WHAT IS REQUIRED: Copy out each of the entries below word for word, without altering any of them.

RECORDS FOR PROCESSING:
_ _ _ _
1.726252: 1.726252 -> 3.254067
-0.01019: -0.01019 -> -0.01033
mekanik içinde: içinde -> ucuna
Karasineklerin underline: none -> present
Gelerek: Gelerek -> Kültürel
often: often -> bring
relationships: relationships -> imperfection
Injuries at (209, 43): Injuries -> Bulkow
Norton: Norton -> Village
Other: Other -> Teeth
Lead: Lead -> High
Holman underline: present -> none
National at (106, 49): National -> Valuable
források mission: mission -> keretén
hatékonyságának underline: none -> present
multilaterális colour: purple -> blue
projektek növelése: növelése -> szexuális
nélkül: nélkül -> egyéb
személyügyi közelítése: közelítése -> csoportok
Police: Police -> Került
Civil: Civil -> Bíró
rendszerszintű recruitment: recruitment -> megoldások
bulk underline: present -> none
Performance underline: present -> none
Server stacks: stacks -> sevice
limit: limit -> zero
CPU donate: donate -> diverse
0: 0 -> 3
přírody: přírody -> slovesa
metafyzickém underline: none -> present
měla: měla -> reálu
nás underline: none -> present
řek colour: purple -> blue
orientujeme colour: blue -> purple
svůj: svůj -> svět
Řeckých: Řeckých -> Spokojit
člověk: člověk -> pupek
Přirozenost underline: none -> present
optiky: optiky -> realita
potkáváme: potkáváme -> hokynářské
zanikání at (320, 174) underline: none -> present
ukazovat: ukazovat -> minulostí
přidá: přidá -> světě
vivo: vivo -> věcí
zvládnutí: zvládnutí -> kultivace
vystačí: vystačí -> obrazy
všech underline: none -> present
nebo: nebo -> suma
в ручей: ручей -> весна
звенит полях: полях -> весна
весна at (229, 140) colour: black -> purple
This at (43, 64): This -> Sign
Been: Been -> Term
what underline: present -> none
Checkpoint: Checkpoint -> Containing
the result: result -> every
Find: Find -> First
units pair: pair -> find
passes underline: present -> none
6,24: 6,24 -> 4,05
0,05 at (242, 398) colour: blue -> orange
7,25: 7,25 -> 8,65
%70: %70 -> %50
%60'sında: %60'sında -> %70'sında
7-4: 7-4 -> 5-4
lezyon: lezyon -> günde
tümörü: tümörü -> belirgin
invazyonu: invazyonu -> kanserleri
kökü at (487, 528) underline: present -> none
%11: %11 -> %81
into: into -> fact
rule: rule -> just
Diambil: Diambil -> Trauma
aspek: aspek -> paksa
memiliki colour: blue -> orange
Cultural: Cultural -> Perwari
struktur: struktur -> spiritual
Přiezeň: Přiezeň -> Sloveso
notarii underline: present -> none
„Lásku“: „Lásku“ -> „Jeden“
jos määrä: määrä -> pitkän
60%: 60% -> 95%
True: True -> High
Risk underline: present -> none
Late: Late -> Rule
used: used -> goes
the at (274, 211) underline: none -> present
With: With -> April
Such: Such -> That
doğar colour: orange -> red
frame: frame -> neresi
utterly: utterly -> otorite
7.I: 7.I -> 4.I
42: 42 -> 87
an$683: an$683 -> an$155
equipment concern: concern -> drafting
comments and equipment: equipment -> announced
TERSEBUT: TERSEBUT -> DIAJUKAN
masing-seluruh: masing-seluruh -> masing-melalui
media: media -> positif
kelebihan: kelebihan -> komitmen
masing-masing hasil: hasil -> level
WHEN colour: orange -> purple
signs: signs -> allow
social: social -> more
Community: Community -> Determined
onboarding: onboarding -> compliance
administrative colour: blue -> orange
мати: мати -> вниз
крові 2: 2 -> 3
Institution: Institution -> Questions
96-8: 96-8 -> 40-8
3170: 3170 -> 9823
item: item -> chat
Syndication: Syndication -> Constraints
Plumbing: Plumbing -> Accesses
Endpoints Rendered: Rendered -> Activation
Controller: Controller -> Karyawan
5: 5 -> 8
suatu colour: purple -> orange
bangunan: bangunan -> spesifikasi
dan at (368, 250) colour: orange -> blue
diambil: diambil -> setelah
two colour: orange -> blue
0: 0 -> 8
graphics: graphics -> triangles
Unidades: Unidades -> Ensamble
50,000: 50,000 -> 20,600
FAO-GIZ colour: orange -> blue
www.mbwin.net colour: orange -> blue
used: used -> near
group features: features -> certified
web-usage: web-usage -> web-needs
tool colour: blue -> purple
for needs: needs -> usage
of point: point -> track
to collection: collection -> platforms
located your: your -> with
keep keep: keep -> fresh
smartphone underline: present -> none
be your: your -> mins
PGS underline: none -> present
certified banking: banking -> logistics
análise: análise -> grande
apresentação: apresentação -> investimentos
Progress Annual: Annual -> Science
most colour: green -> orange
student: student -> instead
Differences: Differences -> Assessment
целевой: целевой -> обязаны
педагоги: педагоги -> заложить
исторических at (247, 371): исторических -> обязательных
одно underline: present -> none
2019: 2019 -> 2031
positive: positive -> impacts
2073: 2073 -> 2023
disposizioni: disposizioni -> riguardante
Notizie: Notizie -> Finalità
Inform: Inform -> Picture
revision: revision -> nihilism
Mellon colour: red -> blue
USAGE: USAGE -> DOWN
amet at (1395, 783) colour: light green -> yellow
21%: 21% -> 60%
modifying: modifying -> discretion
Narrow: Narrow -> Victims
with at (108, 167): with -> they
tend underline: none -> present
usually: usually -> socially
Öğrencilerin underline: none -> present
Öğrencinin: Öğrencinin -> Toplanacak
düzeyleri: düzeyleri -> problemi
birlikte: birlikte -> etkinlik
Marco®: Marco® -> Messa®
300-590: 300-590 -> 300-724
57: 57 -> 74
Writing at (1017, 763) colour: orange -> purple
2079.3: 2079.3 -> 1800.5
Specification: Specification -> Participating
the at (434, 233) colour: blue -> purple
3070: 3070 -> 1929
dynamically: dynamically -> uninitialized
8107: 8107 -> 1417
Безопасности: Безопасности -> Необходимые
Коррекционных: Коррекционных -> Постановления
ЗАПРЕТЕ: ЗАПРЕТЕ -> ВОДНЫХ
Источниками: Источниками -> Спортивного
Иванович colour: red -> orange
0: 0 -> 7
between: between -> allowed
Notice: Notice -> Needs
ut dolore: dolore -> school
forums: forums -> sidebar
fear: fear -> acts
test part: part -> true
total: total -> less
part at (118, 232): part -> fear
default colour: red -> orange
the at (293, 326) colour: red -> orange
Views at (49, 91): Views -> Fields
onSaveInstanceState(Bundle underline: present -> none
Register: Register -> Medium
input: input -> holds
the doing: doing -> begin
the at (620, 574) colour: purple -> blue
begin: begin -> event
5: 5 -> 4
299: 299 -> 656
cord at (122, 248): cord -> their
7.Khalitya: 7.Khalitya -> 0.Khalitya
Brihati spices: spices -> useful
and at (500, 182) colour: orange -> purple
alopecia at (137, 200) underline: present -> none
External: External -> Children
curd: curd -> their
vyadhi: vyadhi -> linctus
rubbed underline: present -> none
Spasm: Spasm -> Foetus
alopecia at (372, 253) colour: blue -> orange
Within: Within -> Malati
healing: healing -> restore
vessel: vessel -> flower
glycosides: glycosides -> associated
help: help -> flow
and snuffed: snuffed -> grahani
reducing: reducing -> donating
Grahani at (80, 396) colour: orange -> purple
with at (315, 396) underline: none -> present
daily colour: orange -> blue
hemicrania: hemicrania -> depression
_ _ _ _
PROBLEM SOLUTION:
1.726252: 1.726252 -> 3.254067
-0.01019: -0.01019 -> -0.01033
mekanik içinde: içinde -> ucuna
Karasineklerin underline: none -> present
Gelerek: Gelerek -> Kültürel
often: often -> bring
relationships: relationships -> imperfection
Injuries at (209, 43): Injuries -> Bulkow
Norton: Norton -> Village
Other: Other -> Teeth
Lead: Lead -> High
Holman underline: present -> none
National at (106, 49): National -> Valuable
források mission: mission -> keretén
hatékonyságának underline: none -> present
multilaterális colour: purple -> blue
projektek növelése: növelése -> szexuális
nélkül: nélkül -> egyéb
személyügyi közelítése: közelítése -> csoportok
Police: Police -> Került
Civil: Civil -> Bíró
rendszerszintű recruitment: recruitment -> megoldások
bulk underline: present -> none
Performance underline: present -> none
Server stacks: stacks -> sevice
limit: limit -> zero
CPU donate: donate -> diverse
0: 0 -> 3
přírody: přírody -> slovesa
metafyzickém underline: none -> present
měla: měla -> reálu
nás underline: none -> present
řek colour: purple -> blue
orientujeme colour: blue -> purple
svůj: svůj -> svět
Řeckých: Řeckých -> Spokojit
člověk: člověk -> pupek
Přirozenost underline: none -> present
optiky: optiky -> realita
potkáváme: potkáváme -> hokynářské
zanikání at (320, 174) underline: none -> present
ukazovat: ukazovat -> minulostí
přidá: přidá -> světě
vivo: vivo -> věcí
zvládnutí: zvládnutí -> kultivace
vystačí: vystačí -> obrazy
všech underline: none -> present
nebo: nebo -> suma
в ручей: ручей -> весна
звенит полях: полях -> весна
весна at (229, 140) colour: black -> purple
This at (43, 64): This -> Sign
Been: Been -> Term
what underline: present -> none
Checkpoint: Checkpoint -> Containing
the result: result -> every
Find: Find -> First
units pair: pair -> find
passes underline: present -> none
6,24: 6,24 -> 4,05
0,05 at (242, 398) colour: blue -> orange
7,25: 7,25 -> 8,65
%70: %70 -> %50
%60'sında: %60'sında -> %70'sında
7-4: 7-4 -> 5-4
lezyon: lezyon -> günde
tümörü: tümörü -> belirgin
invazyonu: invazyonu -> kanserleri
kökü at (487, 528) underline: present -> none
%11: %11 -> %81
into: into -> fact
rule: rule -> just
Diambil: Diambil -> Trauma
aspek: aspek -> paksa
memiliki colour: blue -> orange
Cultural: Cultural -> Perwari
struktur: struktur -> spiritual
Přiezeň: Přiezeň -> Sloveso
notarii underline: present -> none
„Lásku“: „Lásku“ -> „Jeden“
jos määrä: määrä -> pitkän
60%: 60% -> 95%
True: True -> High
Risk underline: present -> none
Late: Late -> Rule
used: used -> goes
the at (274, 211) underline: none -> present
With: With -> April
Such: Such -> That
doğar colour: orange -> red
frame: frame -> neresi
utterly: utterly -> otorite
7.I: 7.I -> 4.I
42: 42 -> 87
an$683: an$683 -> an$155
equipment concern: concern -> drafting
comments and equipment: equipment -> announced
TERSEBUT: TERSEBUT -> DIAJUKAN
masing-seluruh: masing-seluruh -> masing-melalui
media: media -> positif
kelebihan: kelebihan -> komitmen
masing-masing hasil: hasil -> level
WHEN colour: orange -> purple
signs: signs -> allow
social: social -> more
Community: Community -> Determined
onboarding: onboarding -> compliance
administrative colour: blue -> orange
мати: мати -> вниз
крові 2: 2 -> 3
Institution: Institution -> Questions
96-8: 96-8 -> 40-8
3170: 3170 -> 9823
item: item -> chat
Syndication: Syndication -> Constraints
Plumbing: Plumbing -> Accesses
Endpoints Rendered: Rendered -> Activation
Controller: Controller -> Karyawan
5: 5 -> 8
suatu colour: purple -> orange
bangunan: bangunan -> spesifikasi
dan at (368, 250) colour: orange -> blue
diambil: diambil -> setelah
two colour: orange -> blue
0: 0 -> 8
graphics: graphics -> triangles
Unidades: Unidades -> Ensamble
50,000: 50,000 -> 20,600
FAO-GIZ colour: orange -> blue
www.mbwin.net colour: orange -> blue
used: used -> near
group features: features -> certified
web-usage: web-usage -> web-needs
tool colour: blue -> purple
for needs: needs -> usage
of point: point -> track
to collection: collection -> platforms
located your: your -> with
keep keep: keep -> fresh
smartphone underline: present -> none
be your: your -> mins
PGS underline: none -> present
certified banking: banking -> logistics
análise: análise -> grande
apresentação: apresentação -> investimentos
Progress Annual: Annual -> Science
most colour: green -> orange
student: student -> instead
Differences: Differences -> Assessment
целевой: целевой -> обязаны
педагоги: педагоги -> заложить
исторических at (247, 371): исторических -> обязательных
одно underline: present -> none
2019: 2019 -> 2031
positive: positive -> impacts
2073: 2073 -> 2023
disposizioni: disposizioni -> riguardante
Notizie: Notizie -> Finalità
Inform: Inform -> Picture
revision: revision -> nihilism
Mellon colour: red -> blue
USAGE: USAGE -> DOWN
amet at (1395, 783) colour: light green -> yellow
21%: 21% -> 60%
modifying: modifying -> discretion
Narrow: Narrow -> Victims
with at (108, 167): with -> they
tend underline: none -> present
usually: usually -> socially
Öğrencilerin underline: none -> present
Öğrencinin: Öğrencinin -> Toplanacak
düzeyleri: düzeyleri -> problemi
birlikte: birlikte -> etkinlik
Marco®: Marco® -> Messa®
300-590: 300-590 -> 300-724
57: 57 -> 74
Writing at (1017, 763) colour: orange -> purple
2079.3: 2079.3 -> 1800.5
Specification: Specification -> Participating
the at (434, 233) colour: blue -> purple
3070: 3070 -> 1929
dynamically: dynamically -> uninitialized
8107: 8107 -> 1417
Безопасности: Безопасности -> Необходимые
Коррекционных: Коррекционных -> Постановления
ЗАПРЕТЕ: ЗАПРЕТЕ -> ВОДНЫХ
Источниками: Источниками -> Спортивного
Иванович colour: red -> orange
0: 0 -> 7
between: between -> allowed
Notice: Notice -> Needs
ut dolore: dolore -> school
forums: forums -> sidebar
fear: fear -> acts
test part: part -> true
total: total -> less
part at (118, 232): part -> fear
default colour: red -> orange
the at (293, 326) colour: red -> orange
Views at (49, 91): Views -> Fields
onSaveInstanceState(Bundle underline: present -> none
Register: Register -> Medium
input: input -> holds
the doing: doing -> begin
the at (620, 574) colour: purple -> blue
begin: begin -> event
5: 5 -> 4
299: 299 -> 656
cord at (122, 248): cord -> their
7.Khalitya: 7.Khalitya -> 0.Khalitya
Brihati spices: spices -> useful
and at (500, 182) colour: orange -> purple
alopecia at (137, 200) underline: present -> none
External: External -> Children
curd: curd -> their
vyadhi: vyadhi -> linctus
rubbed underline: present -> none
Spasm: Spasm -> Foetus
alopecia at (372, 253) colour: blue -> orange
Within: Within -> Malati
healing: healing -> restore
vessel: vessel -> flower
glycosides: glycosides -> associated
help: help -> flow
and snuffed: snuffed -> grahani
reducing: reducing -> donating
Grahani at (80, 396) colour: orange -> purple
with at (315, 396) underline: none -> present
daily colour: orange -> blue
hemicrania: hemicrania -> depression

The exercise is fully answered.